What you have to do:
Find "- Test isolation problems" in the material below and restate exactly the line holding it together with every line that comes after.

Records to process:
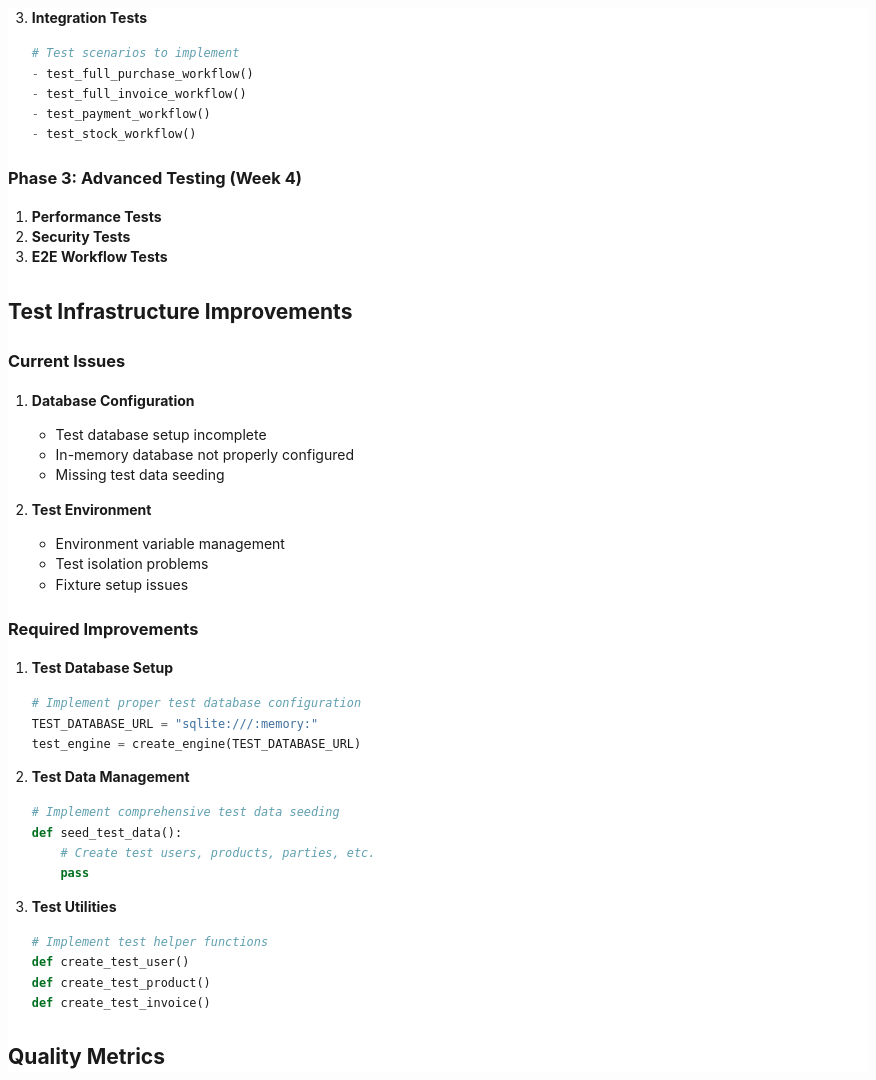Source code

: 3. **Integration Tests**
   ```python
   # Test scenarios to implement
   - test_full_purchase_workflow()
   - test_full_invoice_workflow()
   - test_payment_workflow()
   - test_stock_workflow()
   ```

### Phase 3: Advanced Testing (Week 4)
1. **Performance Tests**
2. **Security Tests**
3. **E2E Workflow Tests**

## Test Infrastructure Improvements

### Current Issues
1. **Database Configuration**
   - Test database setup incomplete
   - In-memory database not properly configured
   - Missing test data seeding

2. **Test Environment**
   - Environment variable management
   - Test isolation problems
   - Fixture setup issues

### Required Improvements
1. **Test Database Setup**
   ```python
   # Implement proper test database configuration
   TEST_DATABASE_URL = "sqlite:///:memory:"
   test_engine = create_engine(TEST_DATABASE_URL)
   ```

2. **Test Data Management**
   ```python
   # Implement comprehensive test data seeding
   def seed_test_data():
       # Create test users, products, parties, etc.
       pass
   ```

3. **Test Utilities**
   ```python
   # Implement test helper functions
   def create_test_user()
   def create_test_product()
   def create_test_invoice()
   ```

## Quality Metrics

Result for this exercise:
   - Test isolation problems
   - Fixture setup issues

### Required Improvements
1. **Test Database Setup**
   ```python
   # Implement proper test database configuration
   TEST_DATABASE_URL = "sqlite:///:memory:"
   test_engine = create_engine(TEST_DATABASE_URL)
   ```

2. **Test Data Management**
   ```python
   # Implement comprehensive test data seeding
   def seed_test_data():
       # Create test users, products, parties, etc.
       pass
   ```

3. **Test Utilities**
   ```python
   # Implement test helper functions
   def create_test_user()
   def create_test_product()
   def create_test_invoice()
   ```

## Quality Metrics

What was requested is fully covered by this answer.